*ASSIGNMENT*:
Transcribe every record in full, keeping it exactly the same.

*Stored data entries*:
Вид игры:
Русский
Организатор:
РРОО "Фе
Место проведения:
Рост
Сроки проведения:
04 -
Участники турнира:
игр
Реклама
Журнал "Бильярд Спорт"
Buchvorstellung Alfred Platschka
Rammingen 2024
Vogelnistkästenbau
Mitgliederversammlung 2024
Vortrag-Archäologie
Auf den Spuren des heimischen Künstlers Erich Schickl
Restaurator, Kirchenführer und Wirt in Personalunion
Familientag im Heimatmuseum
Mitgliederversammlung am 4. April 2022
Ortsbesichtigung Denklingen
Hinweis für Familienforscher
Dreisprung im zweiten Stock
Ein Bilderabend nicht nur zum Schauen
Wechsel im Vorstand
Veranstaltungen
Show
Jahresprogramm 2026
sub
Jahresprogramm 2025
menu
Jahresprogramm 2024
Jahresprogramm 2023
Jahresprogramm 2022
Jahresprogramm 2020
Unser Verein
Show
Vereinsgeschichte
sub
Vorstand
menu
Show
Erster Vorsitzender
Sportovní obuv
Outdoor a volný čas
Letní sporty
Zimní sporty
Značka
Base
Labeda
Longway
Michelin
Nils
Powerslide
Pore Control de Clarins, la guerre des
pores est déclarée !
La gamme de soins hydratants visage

*ANSWER SPACE*:
Вид игры:
Русский
Организатор:
РРОО "Фе
Место проведения:
Рост
Сроки проведения:
04 -
Участники турнира:
игр
Реклама
Журнал "Бильярд Спорт"
Buchvorstellung Alfred Platschka
Rammingen 2024
Vogelnistkästenbau
Mitgliederversammlung 2024
Vortrag-Archäologie
Auf den Spuren des heimischen Künstlers Erich Schickl
Restaurator, Kirchenführer und Wirt in Personalunion
Familientag im Heimatmuseum
Mitgliederversammlung am 4. April 2022
Ortsbesichtigung Denklingen
Hinweis für Familienforscher
Dreisprung im zweiten Stock
Ein Bilderabend nicht nur zum Schauen
Wechsel im Vorstand
Veranstaltungen
Show
Jahresprogramm 2026
sub
Jahresprogramm 2025
menu
Jahresprogramm 2024
Jahresprogramm 2023
Jahresprogramm 2022
Jahresprogramm 2020
Unser Verein
Show
Vereinsgeschichte
sub
Vorstand
menu
Show
Erster Vorsitzender
Sportovní obuv
Outdoor a volný čas
Letní sporty
Zimní sporty
Značka
Base
Labeda
Longway
Michelin
Nils
Powerslide
Pore Control de Clarins, la guerre des
pores est déclarée !
La gamme de soins hydratants visage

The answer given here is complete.